Chapter 17: Jin

In an instant the room fell silent, unusually so with the novices we were training. I edged closer to the near end of the hallway and waited carefully. My breath came shallowly.

Perhaps I’d better back up and explain where we were. The members of what Edward had whimsically dubbed the Parli Rebellion had taken up temporary residence in the lower level of a nondescript reasonably modern building just outside of the Tournament. How we were managing this I wasn’t quite sure; I made a mental note to ask Kushal when he returned.

Along with the original five of us we had recruited some of the younger previously unaffiliated competitors in the area and, after swearing them to something approximating secrecy, began training them in the ways of Parli. Of course, most of them had a long way to go. The room was lit only by the welled windows in the left and back walls, and by a few high-powered but directional lights hanging over the two industrial tables.

With the discovery of Edward and Elaine’s talents, I was more convinced than ever that Parli was something big. And by extension, that likely meant that it was true about the Hahr Kerr trying to take over and destroy the tournament. With nukes.

OK, he may not have said “destroy”. Or “nukes”.

The noise came again and I decided to investigate. It was here where my talent really became useful. I closed my mouth, stepped fully to the side of the room, and casually walked up the hallway. Even if anyone did see me, they’d simply pass over as if I wasn’t important. True invisibility.

No sooner had I stepped into the passage to the outside than a cloaked figure blew past me. In an instant, despite all my precautions, our eyes met. I shivered.

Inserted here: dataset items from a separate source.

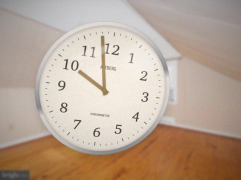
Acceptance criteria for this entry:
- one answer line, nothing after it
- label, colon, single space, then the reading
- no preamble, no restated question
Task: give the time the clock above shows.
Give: 9:58
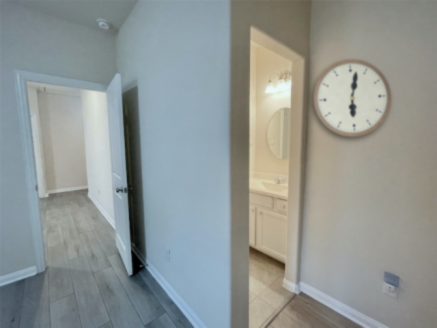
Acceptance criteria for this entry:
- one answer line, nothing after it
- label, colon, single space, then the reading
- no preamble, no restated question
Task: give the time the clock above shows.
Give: 6:02
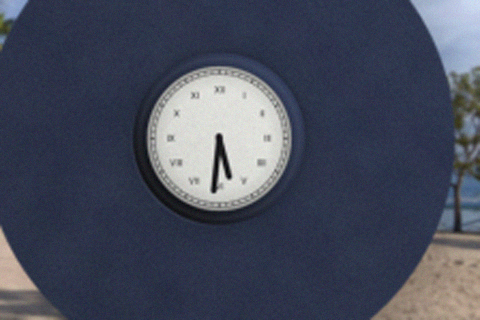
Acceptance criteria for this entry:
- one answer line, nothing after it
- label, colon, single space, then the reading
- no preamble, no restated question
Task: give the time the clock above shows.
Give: 5:31
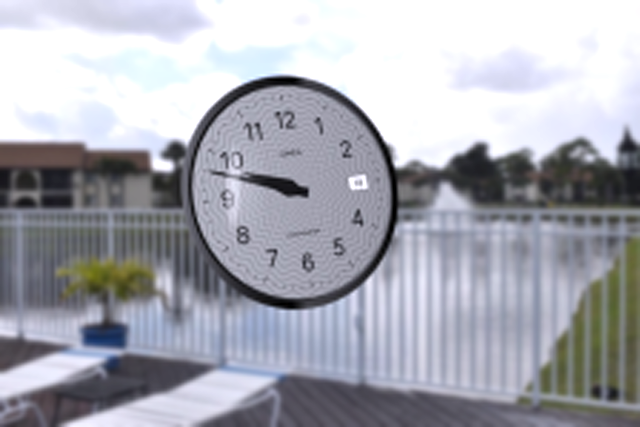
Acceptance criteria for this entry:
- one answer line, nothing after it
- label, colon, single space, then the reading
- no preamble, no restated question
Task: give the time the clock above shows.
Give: 9:48
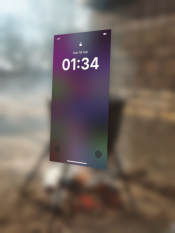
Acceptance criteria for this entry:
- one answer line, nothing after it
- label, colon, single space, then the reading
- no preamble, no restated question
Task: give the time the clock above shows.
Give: 1:34
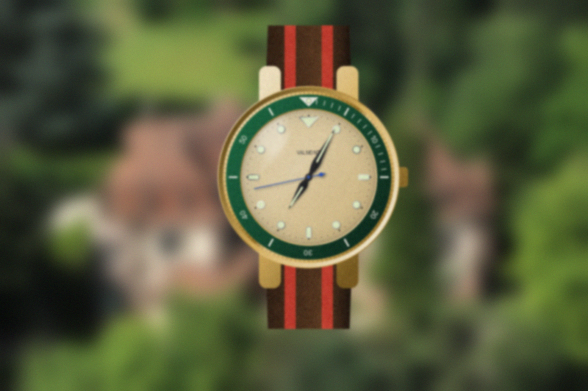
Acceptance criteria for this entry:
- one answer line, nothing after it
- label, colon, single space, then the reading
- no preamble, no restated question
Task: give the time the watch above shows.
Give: 7:04:43
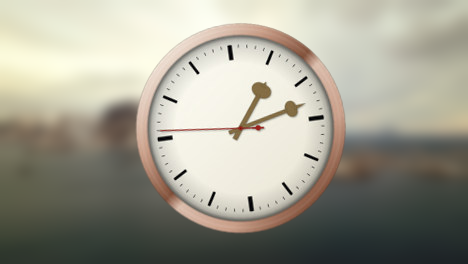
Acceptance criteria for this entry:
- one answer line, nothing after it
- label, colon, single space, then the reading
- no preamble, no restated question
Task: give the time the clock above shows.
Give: 1:12:46
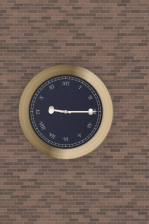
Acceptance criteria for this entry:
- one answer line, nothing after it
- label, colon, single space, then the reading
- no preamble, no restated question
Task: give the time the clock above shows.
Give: 9:15
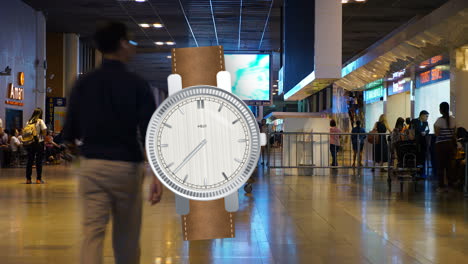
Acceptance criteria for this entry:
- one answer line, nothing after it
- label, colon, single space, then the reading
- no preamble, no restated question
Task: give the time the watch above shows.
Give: 7:38
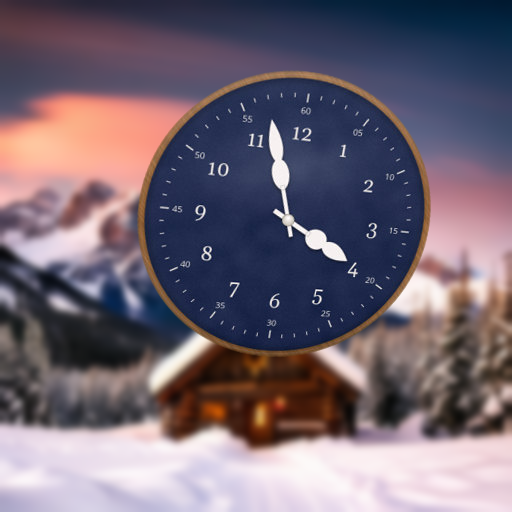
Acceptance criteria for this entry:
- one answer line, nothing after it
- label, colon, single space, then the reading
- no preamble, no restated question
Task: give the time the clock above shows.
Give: 3:57
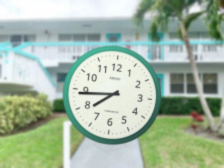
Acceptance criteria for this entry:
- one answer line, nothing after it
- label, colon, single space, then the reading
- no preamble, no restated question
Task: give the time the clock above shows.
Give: 7:44
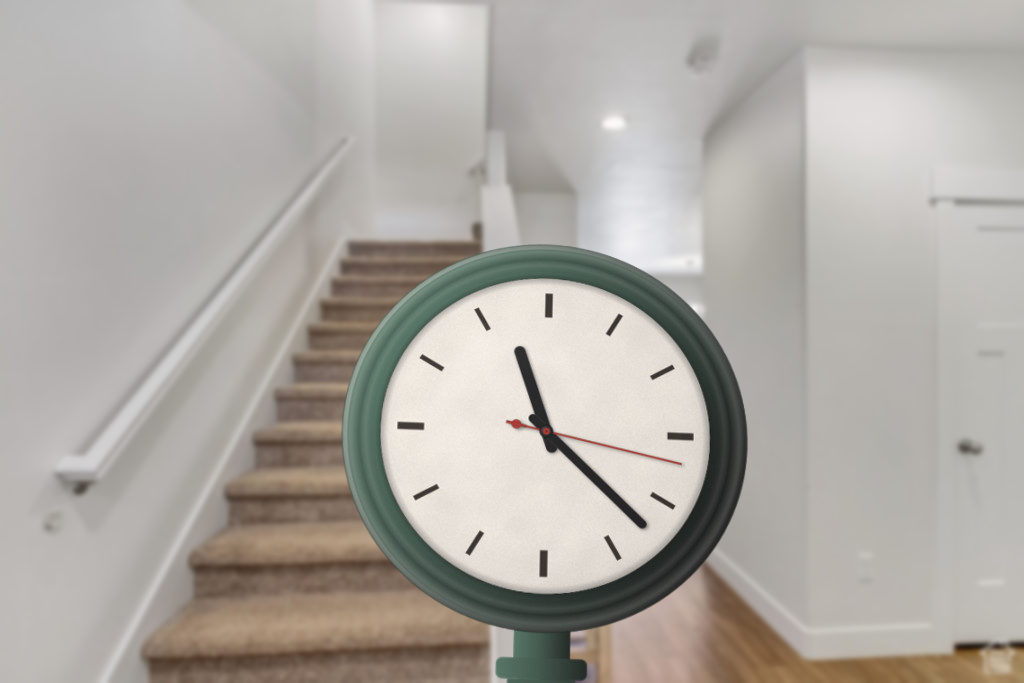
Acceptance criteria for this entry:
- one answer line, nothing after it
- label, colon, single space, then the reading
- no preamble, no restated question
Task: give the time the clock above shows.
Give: 11:22:17
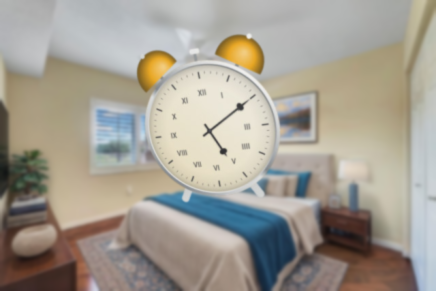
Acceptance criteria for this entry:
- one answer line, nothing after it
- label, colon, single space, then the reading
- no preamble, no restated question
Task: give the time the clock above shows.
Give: 5:10
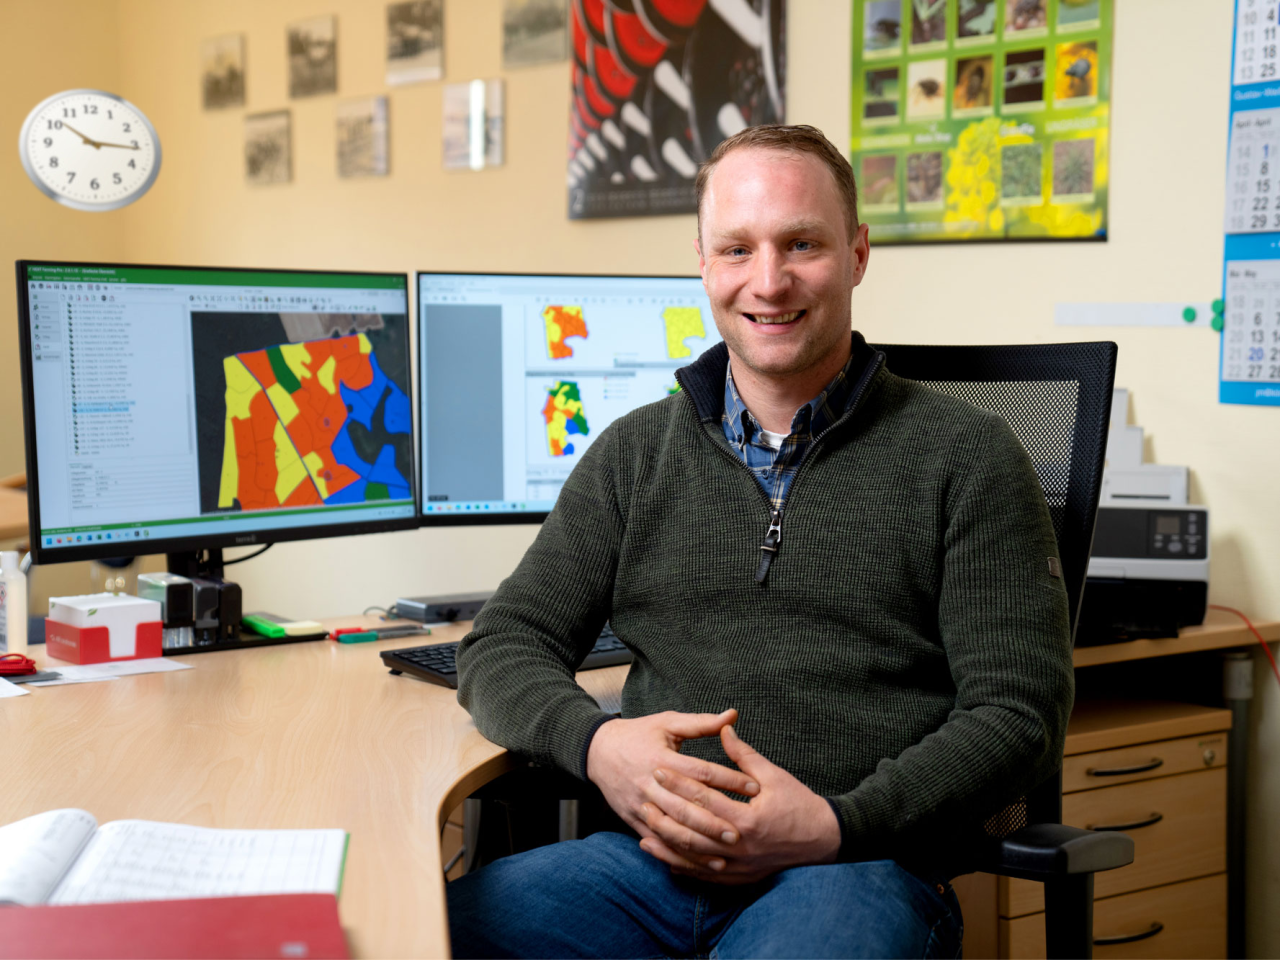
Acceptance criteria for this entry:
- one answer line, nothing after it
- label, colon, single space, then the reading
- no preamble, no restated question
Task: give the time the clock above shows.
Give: 10:16
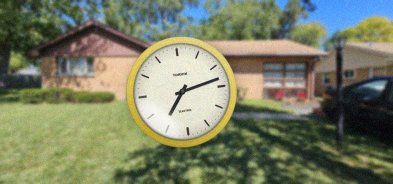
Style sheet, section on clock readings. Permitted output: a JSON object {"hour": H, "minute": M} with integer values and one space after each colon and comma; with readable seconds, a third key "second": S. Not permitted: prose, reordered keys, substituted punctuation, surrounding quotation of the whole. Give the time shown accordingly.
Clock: {"hour": 7, "minute": 13}
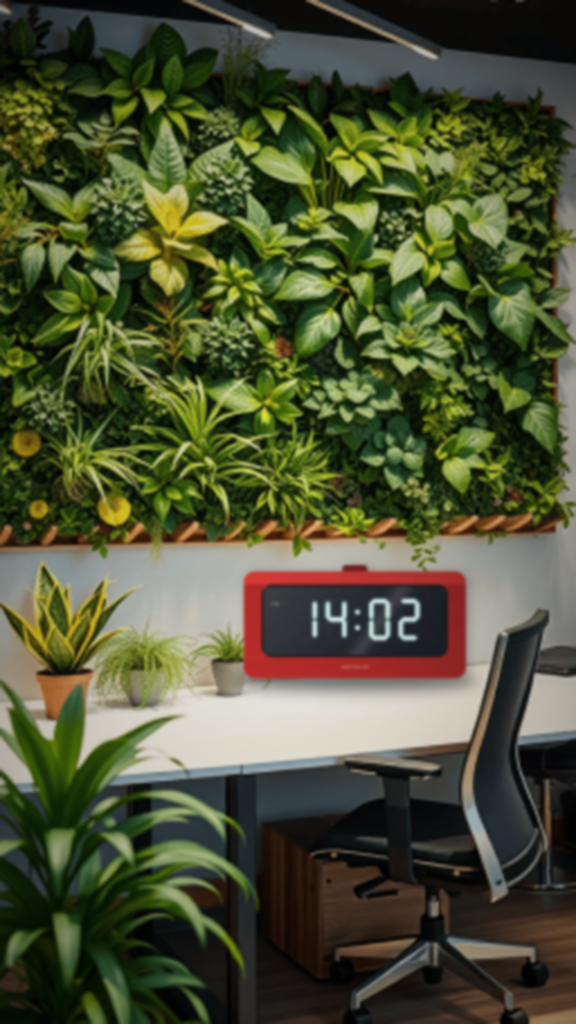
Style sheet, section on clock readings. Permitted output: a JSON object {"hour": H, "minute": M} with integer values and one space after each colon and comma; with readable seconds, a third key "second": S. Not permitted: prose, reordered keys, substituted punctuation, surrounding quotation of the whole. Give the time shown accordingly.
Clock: {"hour": 14, "minute": 2}
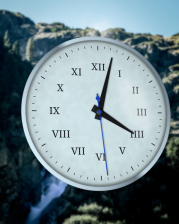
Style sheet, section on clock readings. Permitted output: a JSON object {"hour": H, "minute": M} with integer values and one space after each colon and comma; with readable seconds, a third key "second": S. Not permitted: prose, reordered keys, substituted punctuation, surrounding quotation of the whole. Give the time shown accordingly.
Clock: {"hour": 4, "minute": 2, "second": 29}
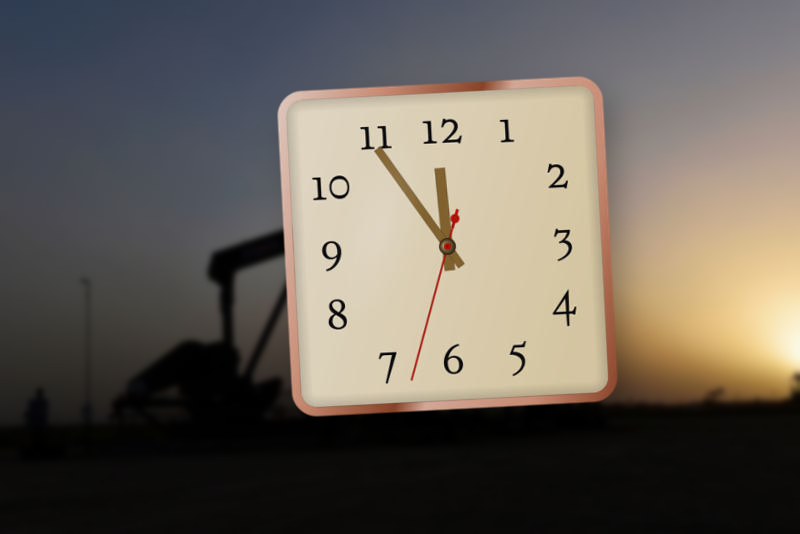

The rest of the group was unprepared for this intrusion, however. The figure extracted a slip of paper from its robes and held it out. Flora stepped forward to take it, confused, and Christine leaned over her shoulder to read it. Edward and Elaine looked at each other apprehensively.

There was a hollow bell-like sound. I looked up, trying to see where it had come from.

“Resolved,” Flora read shakily, “The Tournament structure should be controlled only by a limited few.”

The figure began to speak in a muffled but obviously male voice. “I affirm the resolution that the Tournament structure should be controlled only by a limited few. For this purpose I offer a Value Premise of Social Stability and a Value Criterion of Permanence, where ‘Permanence’ is defined as being able to stand the test of time, for an arbitrarily long period of said time. Now, onto my contentions…”

Flora stared, then dropped the slip of paper and jumped to the table, scrambling for a pen and paper, now slashing Aff and Neg columns down the pages. Elaine and Edward stood frozen in the corner, and I…I could think of no way to fend off this intruder. My mind had frozen. The novi were huddled at the far end of the room.

It was Christine, for all our preparation, who took a stand. (Let me qualify that statement: I have utmost respect for Christine, but without a partner and without serious interest in Parli it is no surprise she had not mastered as much of the recent techniques as the rest of us. Anyway.)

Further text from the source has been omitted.